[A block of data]

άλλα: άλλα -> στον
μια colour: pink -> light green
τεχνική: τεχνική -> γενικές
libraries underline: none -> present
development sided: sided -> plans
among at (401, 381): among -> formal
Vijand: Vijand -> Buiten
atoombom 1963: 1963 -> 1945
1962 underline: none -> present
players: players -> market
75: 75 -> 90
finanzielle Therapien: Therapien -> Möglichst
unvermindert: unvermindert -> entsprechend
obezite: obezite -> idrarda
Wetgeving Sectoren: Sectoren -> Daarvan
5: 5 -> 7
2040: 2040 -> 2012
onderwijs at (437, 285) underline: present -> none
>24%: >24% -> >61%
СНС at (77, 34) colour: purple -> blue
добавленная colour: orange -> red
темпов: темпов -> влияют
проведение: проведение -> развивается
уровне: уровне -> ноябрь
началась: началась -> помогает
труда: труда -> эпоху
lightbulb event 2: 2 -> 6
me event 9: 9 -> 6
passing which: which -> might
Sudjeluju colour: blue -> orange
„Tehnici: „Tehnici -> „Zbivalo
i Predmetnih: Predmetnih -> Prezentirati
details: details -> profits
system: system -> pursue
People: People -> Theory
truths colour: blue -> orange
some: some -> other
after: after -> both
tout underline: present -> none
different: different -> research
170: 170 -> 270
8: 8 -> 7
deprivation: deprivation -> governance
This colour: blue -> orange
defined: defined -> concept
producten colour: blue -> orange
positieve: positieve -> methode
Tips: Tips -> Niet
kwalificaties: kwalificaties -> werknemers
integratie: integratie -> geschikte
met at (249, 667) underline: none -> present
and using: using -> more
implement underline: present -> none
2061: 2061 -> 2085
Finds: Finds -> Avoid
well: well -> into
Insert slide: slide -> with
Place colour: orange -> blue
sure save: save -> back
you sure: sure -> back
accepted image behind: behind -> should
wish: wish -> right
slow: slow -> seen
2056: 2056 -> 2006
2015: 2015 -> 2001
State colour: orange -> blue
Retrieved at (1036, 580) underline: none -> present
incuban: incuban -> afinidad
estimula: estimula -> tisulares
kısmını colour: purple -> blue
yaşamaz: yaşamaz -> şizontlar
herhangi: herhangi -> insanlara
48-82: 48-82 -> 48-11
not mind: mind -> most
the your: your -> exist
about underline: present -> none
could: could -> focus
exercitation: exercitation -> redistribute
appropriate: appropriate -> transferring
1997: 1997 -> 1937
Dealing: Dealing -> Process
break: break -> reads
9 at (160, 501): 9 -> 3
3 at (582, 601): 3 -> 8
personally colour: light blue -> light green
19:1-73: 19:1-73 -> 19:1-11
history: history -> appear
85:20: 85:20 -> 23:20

- **Given exercise**: Reproduce every line in the block above, with no changes to any of them.

- **Result for this exercise**:
άλλα: άλλα -> στον
μια colour: pink -> light green
τεχνική: τεχνική -> γενικές
libraries underline: none -> present
development sided: sided -> plans
among at (401, 381): among -> formal
Vijand: Vijand -> Buiten
atoombom 1963: 1963 -> 1945
1962 underline: none -> present
players: players -> market
75: 75 -> 90
finanzielle Therapien: Therapien -> Möglichst
unvermindert: unvermindert -> entsprechend
obezite: obezite -> idrarda
Wetgeving Sectoren: Sectoren -> Daarvan
5: 5 -> 7
2040: 2040 -> 2012
onderwijs at (437, 285) underline: present -> none
>24%: >24% -> >61%
СНС at (77, 34) colour: purple -> blue
добавленная colour: orange -> red
темпов: темпов -> влияют
проведение: проведение -> развивается
уровне: уровне -> ноябрь
началась: началась -> помогает
труда: труда -> эпоху
lightbulb event 2: 2 -> 6
me event 9: 9 -> 6
passing which: which -> might
Sudjeluju colour: blue -> orange
„Tehnici: „Tehnici -> „Zbivalo
i Predmetnih: Predmetnih -> Prezentirati
details: details -> profits
system: system -> pursue
People: People -> Theory
truths colour: blue -> orange
some: some -> other
after: after -> both
tout underline: present -> none
different: different -> research
170: 170 -> 270
8: 8 -> 7
deprivation: deprivation -> governance
This colour: blue -> orange
defined: defined -> concept
producten colour: blue -> orange
positieve: positieve -> methode
Tips: Tips -> Niet
kwalificaties: kwalificaties -> werknemers
integratie: integratie -> geschikte
met at (249, 667) underline: none -> present
and using: using -> more
implement underline: present -> none
2061: 2061 -> 2085
Finds: Finds -> Avoid
well: well -> into
Insert slide: slide -> with
Place colour: orange -> blue
sure save: save -> back
you sure: sure -> back
accepted image behind: behind -> should
wish: wish -> right
slow: slow -> seen
2056: 2056 -> 2006
2015: 2015 -> 2001
State colour: orange -> blue
Retrieved at (1036, 580) underline: none -> present
incuban: incuban -> afinidad
estimula: estimula -> tisulares
kısmını colour: purple -> blue
yaşamaz: yaşamaz -> şizontlar
herhangi: herhangi -> insanlara
48-82: 48-82 -> 48-11
not mind: mind -> most
the your: your -> exist
about underline: present -> none
could: could -> focus
exercitation: exercitation -> redistribute
appropriate: appropriate -> transferring
1997: 1997 -> 1937
Dealing: Dealing -> Process
break: break -> reads
9 at (160, 501): 9 -> 3
3 at (582, 601): 3 -> 8
personally colour: light blue -> light green
19:1-73: 19:1-73 -> 19:1-11
history: history -> appear
85:20: 85:20 -> 23:20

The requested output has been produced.